I know, comparing a defenceman who has played 52 career games with the team’s standard bearer on the blue line seems a little, well hasty. Delusional, ill-conceived, premature. Pick one.
But Gardiner is a generational defenceman, the kind of talent who comes around once every couple of decades.
With five years between Gardiner and free agency, he will continue to be a bargain. While his skating is his most startling skill, it’s the less conspicuous elements of his game that make Gardiner so arresting.
Gardiner is nearly impossible to separate from the puck. His positioning, the way he angles toward a puckhandler and angles away from a defender, is faultless. He is the most dependable Leaf in his own end although of late that has become a fairly muted compliment. His ice time, 20 minutes or over in 15 of his last 16 games, reflect that dependability. Despite a bad read that resulted in a Devils goal, Gardiner trailed only Dion Phaneuf in ice time as the Leafs fell 4-3 to New Jersey, Tuesday. Had his shot in overtime been an inch more to the good instead of dead onto the goalpost, the Leafs would have salvaged another crucial point.
Gardiner has only recently begun to trust his shot and no longer defers to his teammates. If you mapped out his sorties in the offensive zone it would look like a shopping spree, dash here, linger there, circle the perimeter, repeat.
That’s why I think he’s the Leafs best player.

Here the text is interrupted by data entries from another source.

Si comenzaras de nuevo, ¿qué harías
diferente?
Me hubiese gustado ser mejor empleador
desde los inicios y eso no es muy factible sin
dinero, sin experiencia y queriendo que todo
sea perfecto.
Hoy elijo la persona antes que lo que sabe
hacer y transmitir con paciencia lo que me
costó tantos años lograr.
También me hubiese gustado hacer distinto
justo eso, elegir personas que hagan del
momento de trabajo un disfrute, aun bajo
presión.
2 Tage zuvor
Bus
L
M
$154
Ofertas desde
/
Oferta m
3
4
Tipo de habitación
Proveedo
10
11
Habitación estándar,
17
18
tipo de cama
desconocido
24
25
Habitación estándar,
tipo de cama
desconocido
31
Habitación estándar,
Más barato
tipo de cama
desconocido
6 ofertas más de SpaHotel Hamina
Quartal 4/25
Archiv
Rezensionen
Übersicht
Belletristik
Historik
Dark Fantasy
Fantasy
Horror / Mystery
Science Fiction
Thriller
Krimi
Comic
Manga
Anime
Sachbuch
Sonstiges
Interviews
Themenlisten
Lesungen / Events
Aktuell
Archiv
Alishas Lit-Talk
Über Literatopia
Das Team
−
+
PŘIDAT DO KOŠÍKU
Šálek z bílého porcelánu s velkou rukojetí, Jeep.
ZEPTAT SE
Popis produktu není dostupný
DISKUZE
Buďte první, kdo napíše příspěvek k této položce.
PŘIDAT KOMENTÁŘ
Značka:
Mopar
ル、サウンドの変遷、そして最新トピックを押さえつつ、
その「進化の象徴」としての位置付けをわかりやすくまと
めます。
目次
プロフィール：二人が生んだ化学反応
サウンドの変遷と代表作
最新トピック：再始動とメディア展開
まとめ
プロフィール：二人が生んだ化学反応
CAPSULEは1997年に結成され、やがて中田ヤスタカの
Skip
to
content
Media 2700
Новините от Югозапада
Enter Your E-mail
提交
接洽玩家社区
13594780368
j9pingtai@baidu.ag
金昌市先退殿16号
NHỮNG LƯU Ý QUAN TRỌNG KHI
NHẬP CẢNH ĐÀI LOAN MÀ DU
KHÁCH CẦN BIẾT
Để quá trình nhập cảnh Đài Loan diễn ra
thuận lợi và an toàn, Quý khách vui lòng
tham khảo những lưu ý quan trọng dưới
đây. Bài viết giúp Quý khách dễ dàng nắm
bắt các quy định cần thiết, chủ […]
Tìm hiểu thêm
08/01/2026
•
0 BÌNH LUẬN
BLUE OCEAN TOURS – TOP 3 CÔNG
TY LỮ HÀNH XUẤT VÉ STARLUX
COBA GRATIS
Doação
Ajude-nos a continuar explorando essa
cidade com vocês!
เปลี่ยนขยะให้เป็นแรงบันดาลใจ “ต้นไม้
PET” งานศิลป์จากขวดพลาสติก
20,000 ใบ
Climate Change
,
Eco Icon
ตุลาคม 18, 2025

Right now.
And that’s why the talk of the Leafs trading Gardiner for a shot at Rick Nash has precisely no chance of passing into fact.
At 27, Nash’s career is cresting as we speak. You don’t trade your best player if he is 21.
There is no precedent for that kind of a trade.
The Boston Bruins were fleeced for 24-year-old Joe Thornton. The Leafs managed to grab 23-year-old Mats Sundin for Wendel Clark. Mike O’Connell, the architect of the Thornton deal was gassed four months later. The Nordiques, meanwhile, slipped into a nuclear winter from which they are yet to recover.
There would be no replacing Gardiner. John-Michael Liles has delivered excellent service to the Maple Leafs but he is 31. Carl Gunnarsson and Dion Phaneuf are all-arounders, albeit Phaneuf leans to the offence while Gunnarsson is more conservative.
Jesse Blacker is the only defenceman in the organization with an offensive orientation and he has precisely one goal in his rookie season with the Marlies.
Happily there is no need to worry about replacing Jake Gardiner at Air Canada Center. For now and for what should be a long while, he comes with the place.
-Notes: Many thanks to the readers who pointed out my faulty math.